昨年末の下記投稿でも書いたように、日銀のETFを通じた株式市場への資金投下(所謂量的緩和政策の一つ)は、足元の世界的な株高へのトレンドも支えられ、含み益が累積され、そろそろ規模縮小すべきでは、という流れがありました。

2021年の購入額は12日時点で計3507億円と7年ぶりの低い水準だ。過熱気味の株式市場で日銀の買い入れがもたらす副作用を意識し、18~19日の金融政策決定会合では株高局面での購入を抑制する政策修正を検討する。…12日までの購入総額は前年同期(1兆4846億円)と比べ76%も少ない。仮に現状のペースが続いた場合、年間で1.8兆円程度となる。
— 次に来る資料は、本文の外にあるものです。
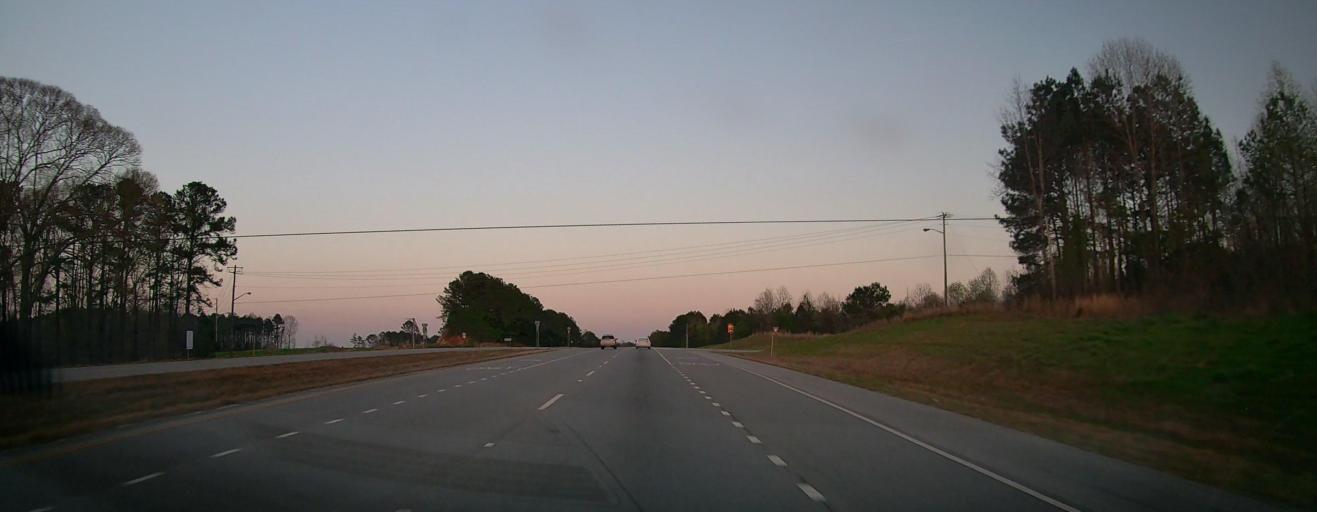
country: US
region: Alabama
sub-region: Tallapoosa County
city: Alexander City
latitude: 32.9064
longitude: -85.9095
買い入れを減らしているのは株価が上昇基調にあり、日銀が市場に資金を供給する必要性が薄いためだ。日経平均株価が30年半ぶりに3万円台を回復した2月は特に少なく、1日しか買い入れなかった。

そこで足元は上記記事のように、日銀によるETF購入の規模縮小を目指していく流れ、というニュースである。皮肉にも、日銀が2010年の白川総裁時から始めたETF購入を通じて株価上昇を直ぐには描けなかったが、2013年の黒田総裁就任後に規模拡大を行い、そして2020年コロナ禍での世界中の金融緩和(特にFEDとECB)で世界的な株高となったことでやっとETF購入の規模縮小へ、という話が出来る可能性が出てきた、のである。

また興味深いのは、来る日銀の新たな審議委員へ、野村アセットマネジメントの社長の中川氏を充てる、という報道である。

この人事は、日銀が購入してきたETFの今後の在り方、特に個人への売却を含めて検討できるように、なのか、それとも野村アセット経由ETFの信託報酬下げの間接的なプレッシャーへ少しでもストッパーとなるのか。

少なくとも今後日本株式の動向は、日銀ETF購入の政策変更の可能性もあり、これからも株高へ押し上げるような要因として、日銀の動向だけをみる、というのは弱いように感じる。